WORK REQUEST:
In the given text about console groups and asynchronous JavaScript functions, what does the reply say the asker is basically asking for?

GIVEN TEXT:

When I debug a script that contains asynchronous functions and I want to have the statements grouped into a console group. The groups get mixed up and the whole debugging becomes confusing.
Is there any way to have the statements in the console better organized?
I prepared a simple example:
let C = class
{
color;
colorName;
constructor ( color )
{
this.color = `font-weight: strong; color: ${ color }`;
this.colorName = color;
this.run();
}
async run () {
console.groupCollapsed( '%c Class C ', this.color, this.colorName );
console.log( '%c run', this.color );
await this.asyncMethod();
this.syncMethod();
console.groupEnd();
}
async asyncMethod () {
return new Promise( ( resolve ) => {
setTimeout( () => {
console.log( '%c asyncMethod', this.color, this.colorName );
resolve();
}, 99 );
} );
}
syncMethod ()
{
console.group( '%c syncMethod', this.color, this.colorName );
this.subSyncMethod();
console.groupEnd();
}
subSyncMethod ()
{
console.log( '%c subSyncMethod', this.color, this.colorName );
}
}
new C( 'red' );
new C( 'green' );
And the result is unfortunately this:
I need sometning nice like:
I would need to somehow separate the individual statements, even in the case of 2 class calls immediately after each other. Some console.something() command which i dont know or some custom function to delay console writing or sometnihg like that. Or some post-sort in console? It's possible?
It is not possible to achieve what you want with any of the functions in the console object. Basically what you are asking for is stack tracing the async functions. So whenever you encounter a console.log
statement inside an async function, you need to stack trace and find the "immediately preceding" console.group
statement and append the console.log
message to it.
Stack tracing the async functions is not a simple operation. See this answer on how the v8 engine reconstructs async stacktraces.
But if your use case is simple you can achive this by writing your own wrapper class for the console object. Example is given below.
class konsole {
messages = [];
depth = 0;
group(...label) {
this.messages.push({
type: 'group',
value: label
});
this.depth += 1;
}
groupCollapsed(...label) {
this.messages.push({
type: 'groupCollapsed',
value: label
});
this.depth += 1;
}
log(...message) {
this.messages.push({
type: 'log',
value: message
});
}
groupEnd() {
this.depth -= 1;
this.messages.push({
type: 'groupEnd',
value: null
});
if (this.depth == 0) {
// Print in the console
this.messages.forEach((message) => {
if (message.type == 'group') {
console.group( ...message.value );
} else if (message.type == 'groupCollapsed') {
console.groupCollapsed( ...message.value );
} else if (message.type == 'log') {
console.log( ...message.value );
} else if (message.type == 'groupEnd') {
console.groupEnd();
}
})
}
}
}
let C = class
{
color;
colorName;
konsole;
constructor ( color )
{
this.color = `font-weight: strong; color: ${ color }`;
this.colorName = color;
this.konsole = new konsole();
this.run();
}
async run () {
this.konsole.groupCollapsed( '%c Class C ', this.color, this.colorName );
this.konsole.log( '%c run', this.color );
await this.asyncMethod();
this.syncMethod();
this.konsole.groupEnd();
}
async asyncMethod () {
return new Promise( ( resolve ) => {
setTimeout( () => {
this.konsole.log( '%c asyncMethod', this.color, this.colorName );
resolve();
}, 99 );
} );
}
syncMethod ()
{
this.konsole.group( '%c syncMethod', this.color, this.colorName );
this.subSyncMethod();
this.konsole.groupEnd();
}
subSyncMethod ()
{
this.konsole.log( '%c subSyncMethod', this.color, this.colorName );
}
}
new C( 'red' );
new C( 'green' );
Note: Stackoverflow snippet runner doesn't show the colors. Checkout this jsfiddle and open the console to see the colored output.

[Data entries]
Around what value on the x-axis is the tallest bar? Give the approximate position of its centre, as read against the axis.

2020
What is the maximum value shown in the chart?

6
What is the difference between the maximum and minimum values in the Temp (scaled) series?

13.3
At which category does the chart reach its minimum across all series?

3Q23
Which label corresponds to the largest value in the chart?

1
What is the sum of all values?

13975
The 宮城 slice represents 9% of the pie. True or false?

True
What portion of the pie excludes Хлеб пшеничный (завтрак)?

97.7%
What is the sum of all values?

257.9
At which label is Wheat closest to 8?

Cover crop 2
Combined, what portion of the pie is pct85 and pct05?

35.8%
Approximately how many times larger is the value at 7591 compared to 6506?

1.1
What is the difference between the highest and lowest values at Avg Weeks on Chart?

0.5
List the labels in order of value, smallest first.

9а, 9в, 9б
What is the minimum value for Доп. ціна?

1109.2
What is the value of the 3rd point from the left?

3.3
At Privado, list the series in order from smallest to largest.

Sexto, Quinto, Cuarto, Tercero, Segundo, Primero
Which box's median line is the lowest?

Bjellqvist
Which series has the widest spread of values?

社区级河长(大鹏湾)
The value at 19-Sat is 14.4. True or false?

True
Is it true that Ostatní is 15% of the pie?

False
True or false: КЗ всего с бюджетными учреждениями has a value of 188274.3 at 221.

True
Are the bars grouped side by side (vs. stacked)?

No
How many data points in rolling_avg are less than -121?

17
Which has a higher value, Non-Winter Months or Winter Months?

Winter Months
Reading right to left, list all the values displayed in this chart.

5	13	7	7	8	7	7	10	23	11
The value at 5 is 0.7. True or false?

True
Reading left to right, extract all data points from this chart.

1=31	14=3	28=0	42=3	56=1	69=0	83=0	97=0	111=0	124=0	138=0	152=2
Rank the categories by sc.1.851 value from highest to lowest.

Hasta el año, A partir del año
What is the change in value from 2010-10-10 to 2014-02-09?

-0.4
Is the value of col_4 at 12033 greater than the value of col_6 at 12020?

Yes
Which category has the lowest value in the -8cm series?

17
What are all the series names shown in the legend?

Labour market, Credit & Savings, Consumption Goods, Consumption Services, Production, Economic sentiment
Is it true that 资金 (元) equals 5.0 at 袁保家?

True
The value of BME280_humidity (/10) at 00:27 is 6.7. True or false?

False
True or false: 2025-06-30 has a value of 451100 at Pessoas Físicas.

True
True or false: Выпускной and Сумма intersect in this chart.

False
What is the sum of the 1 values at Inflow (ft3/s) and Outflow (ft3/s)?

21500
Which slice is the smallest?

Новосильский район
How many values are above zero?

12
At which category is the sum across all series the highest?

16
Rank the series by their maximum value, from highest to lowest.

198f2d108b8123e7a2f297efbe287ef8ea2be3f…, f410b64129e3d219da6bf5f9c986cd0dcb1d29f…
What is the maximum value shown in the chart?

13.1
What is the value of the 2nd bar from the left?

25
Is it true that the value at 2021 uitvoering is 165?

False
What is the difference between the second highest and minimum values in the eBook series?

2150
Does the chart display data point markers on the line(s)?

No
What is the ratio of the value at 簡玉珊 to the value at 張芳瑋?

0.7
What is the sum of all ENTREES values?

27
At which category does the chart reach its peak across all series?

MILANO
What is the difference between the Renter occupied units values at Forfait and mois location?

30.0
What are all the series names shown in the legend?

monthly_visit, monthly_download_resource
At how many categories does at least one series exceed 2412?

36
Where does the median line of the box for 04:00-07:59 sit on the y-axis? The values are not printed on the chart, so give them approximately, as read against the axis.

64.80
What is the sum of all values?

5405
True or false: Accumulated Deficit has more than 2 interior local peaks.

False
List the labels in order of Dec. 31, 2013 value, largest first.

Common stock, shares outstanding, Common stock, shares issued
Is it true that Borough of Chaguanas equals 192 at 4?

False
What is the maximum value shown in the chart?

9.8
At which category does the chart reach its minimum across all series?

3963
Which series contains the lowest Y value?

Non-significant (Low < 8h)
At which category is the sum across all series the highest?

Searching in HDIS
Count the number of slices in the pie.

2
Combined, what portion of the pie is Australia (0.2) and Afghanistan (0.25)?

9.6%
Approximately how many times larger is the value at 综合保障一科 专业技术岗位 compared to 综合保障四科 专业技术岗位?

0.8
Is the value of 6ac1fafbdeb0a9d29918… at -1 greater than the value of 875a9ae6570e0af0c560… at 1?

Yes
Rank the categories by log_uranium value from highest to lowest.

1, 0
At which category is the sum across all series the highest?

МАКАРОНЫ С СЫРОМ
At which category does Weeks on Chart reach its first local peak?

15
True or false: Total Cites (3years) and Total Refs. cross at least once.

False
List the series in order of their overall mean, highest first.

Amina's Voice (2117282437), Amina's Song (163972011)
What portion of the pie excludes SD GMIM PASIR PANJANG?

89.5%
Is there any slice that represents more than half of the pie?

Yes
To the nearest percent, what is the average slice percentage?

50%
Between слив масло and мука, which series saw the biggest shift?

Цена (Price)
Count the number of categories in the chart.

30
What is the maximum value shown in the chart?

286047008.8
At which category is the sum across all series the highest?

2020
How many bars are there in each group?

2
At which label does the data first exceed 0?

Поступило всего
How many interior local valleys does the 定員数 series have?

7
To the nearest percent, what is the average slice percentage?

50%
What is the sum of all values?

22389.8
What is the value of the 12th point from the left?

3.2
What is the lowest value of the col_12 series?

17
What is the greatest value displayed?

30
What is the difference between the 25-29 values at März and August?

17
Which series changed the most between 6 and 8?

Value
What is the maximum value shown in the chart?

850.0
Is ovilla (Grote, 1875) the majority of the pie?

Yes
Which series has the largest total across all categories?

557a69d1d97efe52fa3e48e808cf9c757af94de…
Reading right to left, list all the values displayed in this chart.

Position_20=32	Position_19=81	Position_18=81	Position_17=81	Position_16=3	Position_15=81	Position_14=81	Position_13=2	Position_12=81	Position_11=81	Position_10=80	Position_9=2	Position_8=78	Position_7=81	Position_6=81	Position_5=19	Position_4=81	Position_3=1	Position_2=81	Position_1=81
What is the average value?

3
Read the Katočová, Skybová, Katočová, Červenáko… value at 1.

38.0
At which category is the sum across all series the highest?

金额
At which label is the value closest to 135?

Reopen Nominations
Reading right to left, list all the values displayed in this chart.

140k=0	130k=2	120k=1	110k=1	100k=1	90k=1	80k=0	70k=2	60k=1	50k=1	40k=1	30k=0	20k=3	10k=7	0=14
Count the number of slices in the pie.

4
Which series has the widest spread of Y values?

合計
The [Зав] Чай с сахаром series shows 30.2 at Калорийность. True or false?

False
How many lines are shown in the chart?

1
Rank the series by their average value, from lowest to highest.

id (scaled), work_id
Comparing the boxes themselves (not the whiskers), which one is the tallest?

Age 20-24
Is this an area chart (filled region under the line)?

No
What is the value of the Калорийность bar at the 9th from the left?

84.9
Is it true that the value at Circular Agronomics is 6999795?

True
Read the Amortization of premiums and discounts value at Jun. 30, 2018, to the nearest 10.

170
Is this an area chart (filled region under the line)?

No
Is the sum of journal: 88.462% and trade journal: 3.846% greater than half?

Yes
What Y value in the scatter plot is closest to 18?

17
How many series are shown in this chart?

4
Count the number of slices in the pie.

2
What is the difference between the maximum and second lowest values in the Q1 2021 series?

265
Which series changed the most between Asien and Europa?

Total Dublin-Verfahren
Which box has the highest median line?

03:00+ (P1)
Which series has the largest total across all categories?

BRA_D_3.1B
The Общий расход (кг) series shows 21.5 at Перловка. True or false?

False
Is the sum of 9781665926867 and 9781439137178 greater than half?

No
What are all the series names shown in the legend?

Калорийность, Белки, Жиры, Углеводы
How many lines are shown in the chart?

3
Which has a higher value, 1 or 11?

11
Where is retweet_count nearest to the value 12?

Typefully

EXERCISE SOLUTION:
Stack tracing the async functions.